▸ **EXTRACT PROVIDED**
🧨 Data Engineer, Remote Job, April 2025

Webinterpret is all about taking e-commerce to the next level, empowering over 12,000 sellers to expand globally with ease. For more than 16 years, we've simplified cross-border selling with powerful tools that manage everything from AI-driven ad optimization and smart inventory syncing to handling currency fluctuations and localizing listings for different markets.

What do we do? Our tool automatically translates, localizes, and lists your products on international marketplaces like eBay and Amazon. We handle everything—from currency conversion to shipping options—so you can expand your reach, boost sales, and tap into new markets without the hassle. We take care of international shipping and returns, making global e-commerce as simple as selling locally.

What makes us unique? We’re not just helping sellers go global—we’re making it effortless. Our AI-driven tools, smart automation, and deep expertise turn complex challenges into simple, powerful solutions for global growth.

From massive scale listings to seamless inventory management, we handle the complexity so sellers can focus on success.

▸ **STUDY QUESTIONS**
• 1. In the Webinterpret job posting, switch "sellers" to "merchants" throughout the stretch from "What makes us" through "focus on success.". What does that stretch read like after the change?
• 2. According to the Webinterpret job posting, how many sellers does the company empower to expand globally?
• 3. Can you carry the Webinterpret job posting forward from where it stops?

▸ **GIVEN DATA**
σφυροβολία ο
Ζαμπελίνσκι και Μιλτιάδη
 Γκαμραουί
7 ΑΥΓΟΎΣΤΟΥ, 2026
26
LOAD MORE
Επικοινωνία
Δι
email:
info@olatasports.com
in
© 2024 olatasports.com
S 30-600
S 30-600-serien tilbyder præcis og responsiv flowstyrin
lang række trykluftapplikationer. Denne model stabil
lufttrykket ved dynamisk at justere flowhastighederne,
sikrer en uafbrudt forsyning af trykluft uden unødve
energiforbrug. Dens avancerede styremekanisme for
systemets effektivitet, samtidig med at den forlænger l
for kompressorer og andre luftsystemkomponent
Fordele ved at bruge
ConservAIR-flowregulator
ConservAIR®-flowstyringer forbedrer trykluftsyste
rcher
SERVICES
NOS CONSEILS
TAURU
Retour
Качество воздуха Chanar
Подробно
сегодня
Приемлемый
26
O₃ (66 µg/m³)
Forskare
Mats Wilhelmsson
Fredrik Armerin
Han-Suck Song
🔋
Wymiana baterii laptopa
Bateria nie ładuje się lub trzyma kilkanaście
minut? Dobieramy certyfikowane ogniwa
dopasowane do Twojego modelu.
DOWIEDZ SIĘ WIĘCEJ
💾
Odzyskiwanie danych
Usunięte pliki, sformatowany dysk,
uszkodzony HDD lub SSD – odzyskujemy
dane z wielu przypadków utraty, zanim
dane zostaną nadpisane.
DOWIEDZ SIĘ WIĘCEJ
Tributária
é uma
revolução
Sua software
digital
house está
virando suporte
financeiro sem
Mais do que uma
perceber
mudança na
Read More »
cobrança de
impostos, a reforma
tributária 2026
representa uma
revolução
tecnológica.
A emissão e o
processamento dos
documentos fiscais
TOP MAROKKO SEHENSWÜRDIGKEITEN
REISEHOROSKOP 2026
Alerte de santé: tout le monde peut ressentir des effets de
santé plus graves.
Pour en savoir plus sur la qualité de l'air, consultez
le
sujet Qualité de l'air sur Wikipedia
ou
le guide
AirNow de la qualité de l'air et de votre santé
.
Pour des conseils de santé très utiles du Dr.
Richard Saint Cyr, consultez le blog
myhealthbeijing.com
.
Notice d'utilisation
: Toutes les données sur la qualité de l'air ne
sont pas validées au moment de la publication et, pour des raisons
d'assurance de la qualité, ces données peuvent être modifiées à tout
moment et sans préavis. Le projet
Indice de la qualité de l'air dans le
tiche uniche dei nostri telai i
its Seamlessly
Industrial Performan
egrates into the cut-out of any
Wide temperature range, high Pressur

▸ **SET OF ANSWERS**
• 1.
What makes us unique? We’re not just helping merchants go global—we’re making it effortless. Our AI-driven tools, smart automation, and deep expertise turn complex challenges into simple, powerful solutions for global growth.

From massive scale listings to seamless inventory management, we handle the complexity so merchants can focus on success.

• 2. Over 12,000 sellers.

• 3.
About the Role:

We are looking for a Data Engineer who can blend robust data engineering practices with strong analytical skills. In this role, you will architect and maintain data pipelines, optimize our AWS-based Data Lake and Data Warehouse, and collaborate with stakeholders to produce meaningful, self-serve analytics. As we move toward modern data governance and AI-driven automation, you’ll be a key player in building and scaling our data infrastructure for the next phase of growth.

Short job description:

Location: Remote / Warsaw
Experience: Middle
Work framework: Scrum / Kanban
Employment Type: B2B
Location: Fully remote, hybrid, or office based on your preference
Flexible working hours: Yes (with a start time between 8.00 AM - 10.00 AM CET/CEST)

What We Do:

We process 500M+ records daily in AWS (S3, EMR, Glue, Athena, Apache Hudi/Delta Lake).
We operate an AWS Redshift-based Data Warehouse.
We build and orchestrate data pipelines in Python-based tools.
We integrate and transform data from multiple sources (SQL/NoSQL DBs, APIs, queues, files) for internal reporting.
Our next major milestone focuses on self-service data solutions, data lineage, and best practices for securing sensitive data.

Responsibilities:

Design, develop, and optimize ETL/ELT pipelines in Python to ensure timely, accurate, and reliable data delivery.
Leverage AWS S3, EMR, Athena, Redshift, and related services to build and maintain our Data Lake and Warehouse.
Work with business stakeholders to define data requirements and model datasets in a scalable, reusable way.
Monitor pipeline performance, optimize SQL queries in Redshift, and implement best practices for data validation and testing (e.g., Great Expectations).
Connect to various data sources (Salesforce, RabbitMQ, Kafka, REST APIs, SQL databases) and handle synchronization/ingestion at scale.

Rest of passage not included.